Women more sensitive to pain during periods of low estrogen

Several recent studies have found that women are more sensitive to pain during periods of low estrogen.

Now researchers are going one step further by studying whether the difference in pain sensitivity is reflected in brain activity as measured by functional magnetic resonance imaging (fMRI).

In an article published in the February 2006 issue of the Journal of Oral and Maxillofacial Surgery (JOMS), researchers document how they measured brain activation using fMRI, before and after painful heat stimuli.

The research team studied nine healthy, pain-free women 19-33 years of age, acquiring data during a period of high estrogen and a period of low estrogen. Researchers attached a small thermode to each subject's lower cheek near the jaw, and then administered intermittent, high-temperature stimuli. Blood samples were taken after each scan to verify the appropriate level of estrogen.
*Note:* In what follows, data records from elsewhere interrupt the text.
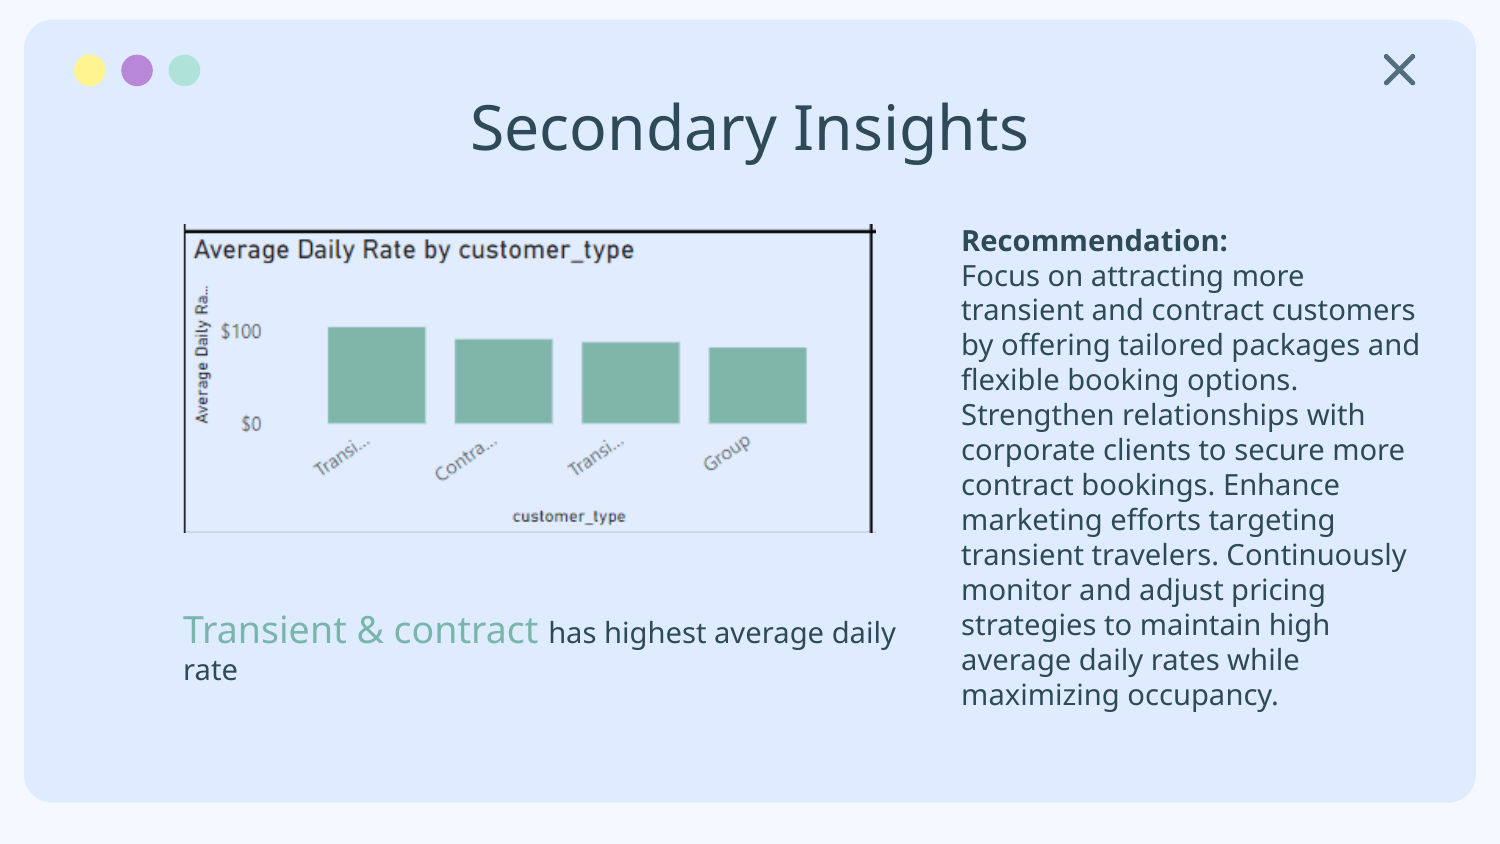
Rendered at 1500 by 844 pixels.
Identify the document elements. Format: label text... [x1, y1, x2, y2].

title Secondary Insights [118, 72, 1382, 167]
text_box Recommendation: Focus on attracting more transient and contract customers by offering tailored packages and flexible booking options. Strengthen relationships with corporate clients to secure more contract bookings. Enhance marketing efforts targeting transient travelers. Continuously monitor and adjust pricing strategies to maintain high average daily rates while maximizing occupancy. [946, 214, 1439, 719]
subtitle Transient & contract has highest average daily rate [168, 590, 924, 679]
picture [178, 224, 876, 534]
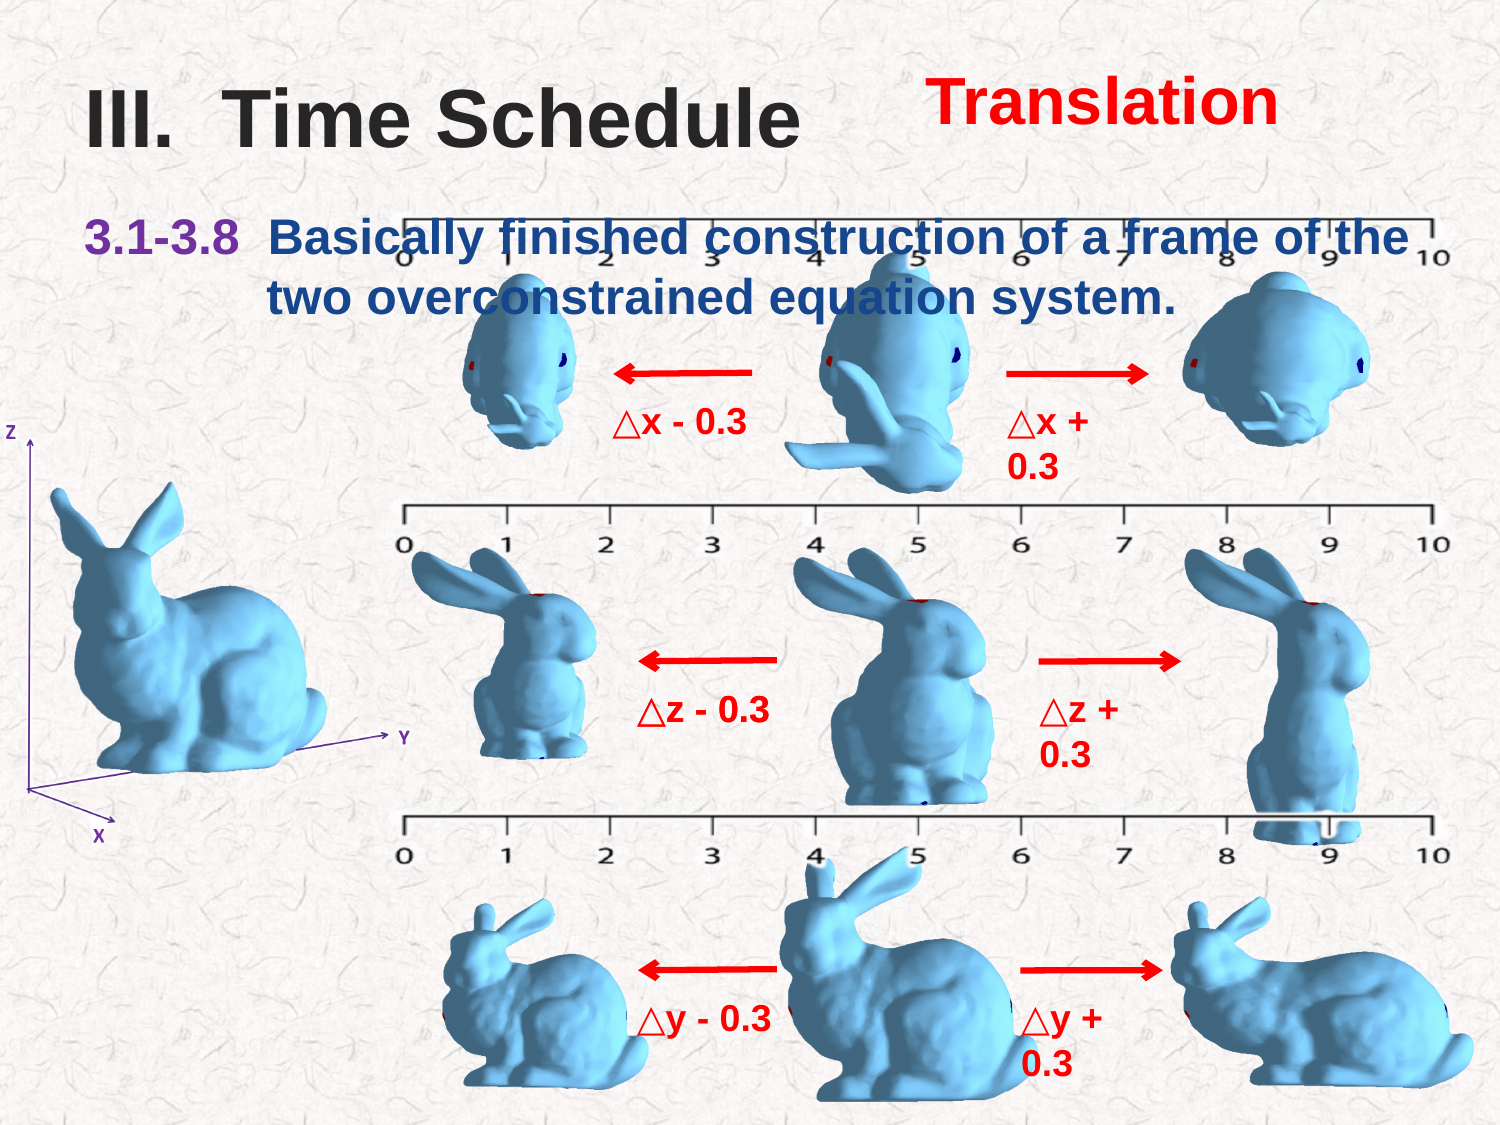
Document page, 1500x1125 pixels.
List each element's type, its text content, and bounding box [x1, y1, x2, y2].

They found that estrogens appeared to influence the activation pattern caused by painful stimulation. "The results of this study suggest that the affective component of pain may be enhanced during the low-estrogen phase of the menstrual cycle in healthy women," concluded lead researcher Reny de Leeuw, DDS, PhD.

Estrogens appear to regulate several neurotransmitters systems in the brain, acting as vasodilators and increasing blood perfusion in the brain.